Janice Graham

Janice Elizabeth Graham's career in applied anthropology in Canada began as an undergraduate, where her most influential professor was the late Sally Weaver. Like Sally, she has spent much of her career "studying up" as Lara Nader put it, after beginning her work among marginalized people. Sally Weaver's early fieldwork was with First Nations (Medicine & Politics Among the Grand River Iroquois)-which led her along the path that culminated in her award winning Making Indian Policy, which was based on fieldwork with federal bureaucrats. The path Janice has taken is similar: she began by doing fieldwork where medicine and actual daily lives of vulnerable elderly people meet. Her Master's thesis at Victoria was one of the first ethnographies in Canada conducted in a senior's home: Friendship and Despair: Social Relations in a Long Term Care Facility in Victoria. She followed that path through her doctorate at U. de Montreal where she focused on how dementia is diagnosed, Diagnosing Dementia: Signs, Symptoms and Meaning. This led her along the path that eventually saw her conducting research, in Ottawa, on the hidden process of drug trials and certification at Health Canada, where illness, politics and profits are woven into the production of an economy of treatment-sometimes at the expense of the very people it is intended to help. Much of this work was conducted while Dr. Graham was a professor ofBioethics at Dalhousie, in the Faculty of Medicine, cross-appointed to Sociology and Anthropology.

Dr Graham's research and publication into areas in critical cultural gerontology continues, with papers and chapters (and a book, Contesting Aging and Loss-Graham and Stephenson) which deal with the ethical issues attached to research with persons with dementia, from the ethnographic to drug trials. However, she expanded her work almost a decade ago to examine aging across the life-span and now also works on the ethical issues and economies of vaccine testing and production among some of the poorest populations in the world, most particularly children in Burkina Faso. The economics of clinical trials for vaccines has meant that they have been exported to countries where they can be conducted 'expeditiously'-at least from the perspective of large pharmaceutical manufacturers.
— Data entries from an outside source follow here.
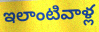
ఇలాంటివాళ్ల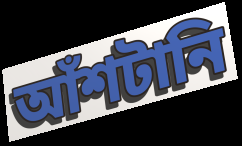
আঁশটানি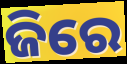
ଜିରେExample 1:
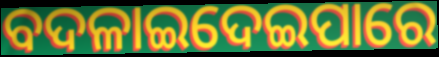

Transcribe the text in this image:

ବଦଳାଇଦେଇପାରେ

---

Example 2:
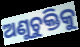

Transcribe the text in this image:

ଅଣୁଚୁକ୍ତିକୁ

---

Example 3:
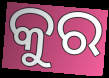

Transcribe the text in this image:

କୁର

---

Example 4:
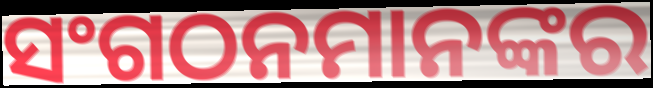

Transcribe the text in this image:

ସଂଗଠନମାନଙ୍କର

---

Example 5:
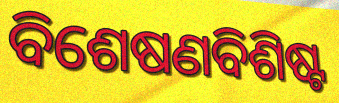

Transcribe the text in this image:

ବିଶେଷଣବିଶିଷ୍ଟ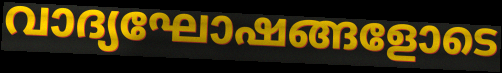
വാദ്യഘോഷങ്ങളോടെ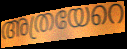
അത്രയേറെ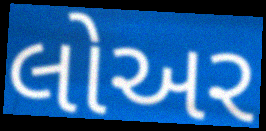
લોઅર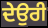
ਦੇਉਰੀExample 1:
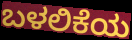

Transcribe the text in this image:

ಬಳಲಿಕೆಯ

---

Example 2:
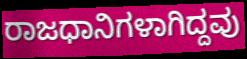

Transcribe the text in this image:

ರಾಜಧಾನಿಗಳಾಗಿದ್ದವು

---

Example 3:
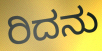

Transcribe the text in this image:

ರಿದನು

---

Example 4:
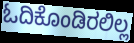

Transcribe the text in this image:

ಓದಿಕೊಂಡಿರಲಿಲ್ಲ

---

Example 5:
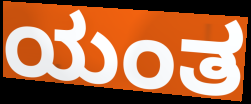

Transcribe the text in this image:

ಯಂತ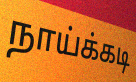
நாய்க்கடி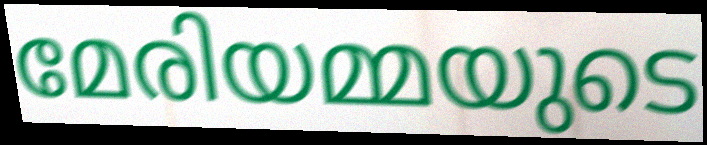
മേരിയമ്മയുടെ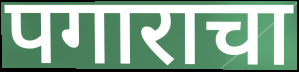
पगाराचाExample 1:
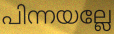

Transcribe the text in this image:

പിന്നയല്ലേ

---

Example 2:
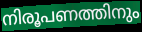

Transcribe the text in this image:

നിരൂപണത്തിനും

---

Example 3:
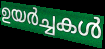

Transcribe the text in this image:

ഉയർച്ചകൾ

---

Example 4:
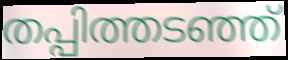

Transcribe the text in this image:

തപ്പിത്തടഞ്ഞ്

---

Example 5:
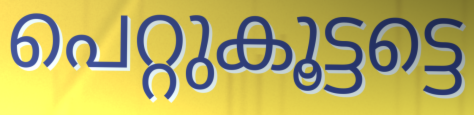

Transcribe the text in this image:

പെറ്റുകൂട്ടട്ടെ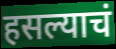
हसल्याचं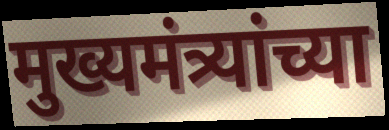
मुख्यमंत्र्यांच्या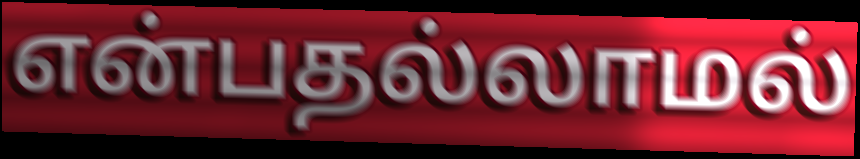
என்பதல்லாமல்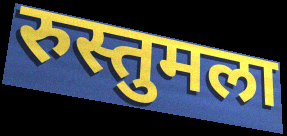
रुस्तुमलाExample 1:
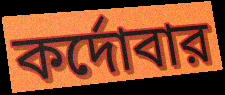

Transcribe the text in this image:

কর্দোবার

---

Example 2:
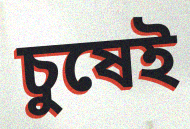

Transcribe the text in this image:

চুষেই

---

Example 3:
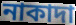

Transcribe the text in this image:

নাকাদা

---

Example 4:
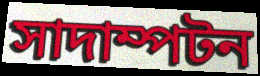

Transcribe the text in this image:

সাদাম্পটন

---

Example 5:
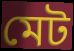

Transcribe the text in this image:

মেট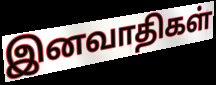
இனவாதிகள்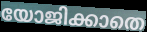
യോജിക്കാതെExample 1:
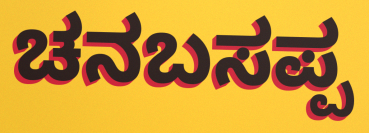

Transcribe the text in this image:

As Dr Graham's critically engaged work has shown, the vaccines tested may not necessarily be those most needed at the site where the trials are run. Their market lies elsewhere. Dr Graham is currently Professor, Department of Pediatrics (Infectious Diseases), Faculty of Medicine, Dalhousie University. She is also associate director of the Canadian Center for Vaccinology. At Dalhousie, Dr. Graham has been a Canada Research Chair, the Scientific Director of the Technoscience and Regulation Research Unit, and founder and Director of the unique Qualitative Research Commons and Studio (QuRCS). She has also received many speaking distinctions throughout Canada, and has been widely recognized in Europe and the United States. She has been a visiting Professor, Maladies Infectieuses et Vecteurs Ecologie, Genetique, Evolution et Controle (MIVEGEC), CNRS Centre IRD de Montpellier, France; visiting Senior Fellow, BIOS Centre for the Study of Bioscience, Biomedicine, Biotechnology and Society, London School of Economics and Political Science, and visiting Scholar, Meningitis Vaccine Project (MVP), PATH-Europe, Ferney-Voltaire, in France, among others.